[ABOUT THIS EXERCISE]
If a line holds the word "CROSS", copy it from the entries.
------ MATERIAL FOR THIS TASK ------
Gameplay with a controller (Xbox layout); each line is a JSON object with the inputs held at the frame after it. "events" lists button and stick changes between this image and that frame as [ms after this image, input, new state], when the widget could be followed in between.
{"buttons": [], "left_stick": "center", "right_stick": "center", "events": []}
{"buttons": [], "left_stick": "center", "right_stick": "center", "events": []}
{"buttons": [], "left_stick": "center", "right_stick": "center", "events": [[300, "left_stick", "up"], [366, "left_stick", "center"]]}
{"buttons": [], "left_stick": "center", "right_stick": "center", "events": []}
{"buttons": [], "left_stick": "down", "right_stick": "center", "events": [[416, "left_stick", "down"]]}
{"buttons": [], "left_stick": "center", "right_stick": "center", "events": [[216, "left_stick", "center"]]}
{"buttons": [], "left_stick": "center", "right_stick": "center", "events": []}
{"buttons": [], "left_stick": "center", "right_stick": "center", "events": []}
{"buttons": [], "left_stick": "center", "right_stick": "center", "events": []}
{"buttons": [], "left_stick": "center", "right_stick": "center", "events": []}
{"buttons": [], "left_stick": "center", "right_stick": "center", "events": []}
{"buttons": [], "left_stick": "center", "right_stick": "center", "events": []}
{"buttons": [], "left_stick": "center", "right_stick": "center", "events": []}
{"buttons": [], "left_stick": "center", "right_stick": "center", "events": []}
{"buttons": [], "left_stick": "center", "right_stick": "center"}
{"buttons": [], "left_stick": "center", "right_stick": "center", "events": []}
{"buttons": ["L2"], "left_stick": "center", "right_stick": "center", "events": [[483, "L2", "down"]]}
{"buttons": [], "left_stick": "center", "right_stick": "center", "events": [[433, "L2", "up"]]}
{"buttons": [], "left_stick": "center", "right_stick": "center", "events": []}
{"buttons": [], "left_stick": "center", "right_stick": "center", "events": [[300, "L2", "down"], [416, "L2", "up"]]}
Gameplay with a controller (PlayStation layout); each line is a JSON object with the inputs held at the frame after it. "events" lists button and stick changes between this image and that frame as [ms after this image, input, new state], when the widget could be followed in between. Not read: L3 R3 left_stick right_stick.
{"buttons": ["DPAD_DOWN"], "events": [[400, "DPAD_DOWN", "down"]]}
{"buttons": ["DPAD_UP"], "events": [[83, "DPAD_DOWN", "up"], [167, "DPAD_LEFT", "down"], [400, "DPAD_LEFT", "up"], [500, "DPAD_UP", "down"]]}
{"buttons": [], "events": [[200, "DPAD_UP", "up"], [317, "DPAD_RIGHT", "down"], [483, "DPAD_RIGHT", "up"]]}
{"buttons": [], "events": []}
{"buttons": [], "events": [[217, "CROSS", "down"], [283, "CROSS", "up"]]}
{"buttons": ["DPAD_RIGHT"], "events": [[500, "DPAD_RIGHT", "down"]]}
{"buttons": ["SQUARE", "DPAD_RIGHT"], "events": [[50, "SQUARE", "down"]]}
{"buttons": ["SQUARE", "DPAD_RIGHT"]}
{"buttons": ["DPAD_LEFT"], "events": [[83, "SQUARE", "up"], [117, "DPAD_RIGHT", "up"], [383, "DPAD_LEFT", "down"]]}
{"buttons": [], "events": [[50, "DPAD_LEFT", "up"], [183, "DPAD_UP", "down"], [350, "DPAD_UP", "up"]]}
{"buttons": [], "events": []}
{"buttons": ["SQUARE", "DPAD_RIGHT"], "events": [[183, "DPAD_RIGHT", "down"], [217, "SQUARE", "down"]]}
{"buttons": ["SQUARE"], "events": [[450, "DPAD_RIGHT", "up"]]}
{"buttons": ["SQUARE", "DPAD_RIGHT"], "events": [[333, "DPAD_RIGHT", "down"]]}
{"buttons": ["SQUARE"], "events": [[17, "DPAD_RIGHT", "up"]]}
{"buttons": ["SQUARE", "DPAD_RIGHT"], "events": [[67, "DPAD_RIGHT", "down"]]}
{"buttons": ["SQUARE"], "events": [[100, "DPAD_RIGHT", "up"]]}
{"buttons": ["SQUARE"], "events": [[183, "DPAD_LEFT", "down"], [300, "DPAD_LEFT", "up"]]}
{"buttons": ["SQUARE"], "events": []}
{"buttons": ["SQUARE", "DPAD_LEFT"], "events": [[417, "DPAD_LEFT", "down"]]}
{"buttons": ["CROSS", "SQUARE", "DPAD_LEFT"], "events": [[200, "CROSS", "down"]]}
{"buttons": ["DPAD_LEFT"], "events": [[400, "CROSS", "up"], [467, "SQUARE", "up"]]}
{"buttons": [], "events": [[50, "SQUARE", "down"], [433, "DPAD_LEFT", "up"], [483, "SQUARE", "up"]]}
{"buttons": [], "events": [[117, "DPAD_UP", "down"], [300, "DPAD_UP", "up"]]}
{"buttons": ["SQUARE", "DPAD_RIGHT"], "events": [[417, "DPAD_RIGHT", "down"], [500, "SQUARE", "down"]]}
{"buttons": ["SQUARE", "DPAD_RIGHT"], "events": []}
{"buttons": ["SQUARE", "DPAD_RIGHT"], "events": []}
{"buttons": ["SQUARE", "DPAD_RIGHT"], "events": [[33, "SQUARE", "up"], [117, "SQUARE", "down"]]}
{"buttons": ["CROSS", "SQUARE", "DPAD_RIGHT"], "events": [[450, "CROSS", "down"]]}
------
[WRITTEN ANSWER]
{"buttons": [], "events": [[217, "CROSS", "down"], [283, "CROSS", "up"]]}
{"buttons": ["CROSS", "SQUARE", "DPAD_LEFT"], "events": [[200, "CROSS", "down"]]}
{"buttons": ["DPAD_LEFT"], "events": [[400, "CROSS", "up"], [467, "SQUARE", "up"]]}
{"buttons": ["CROSS", "SQUARE", "DPAD_RIGHT"], "events": [[450, "CROSS", "down"]]}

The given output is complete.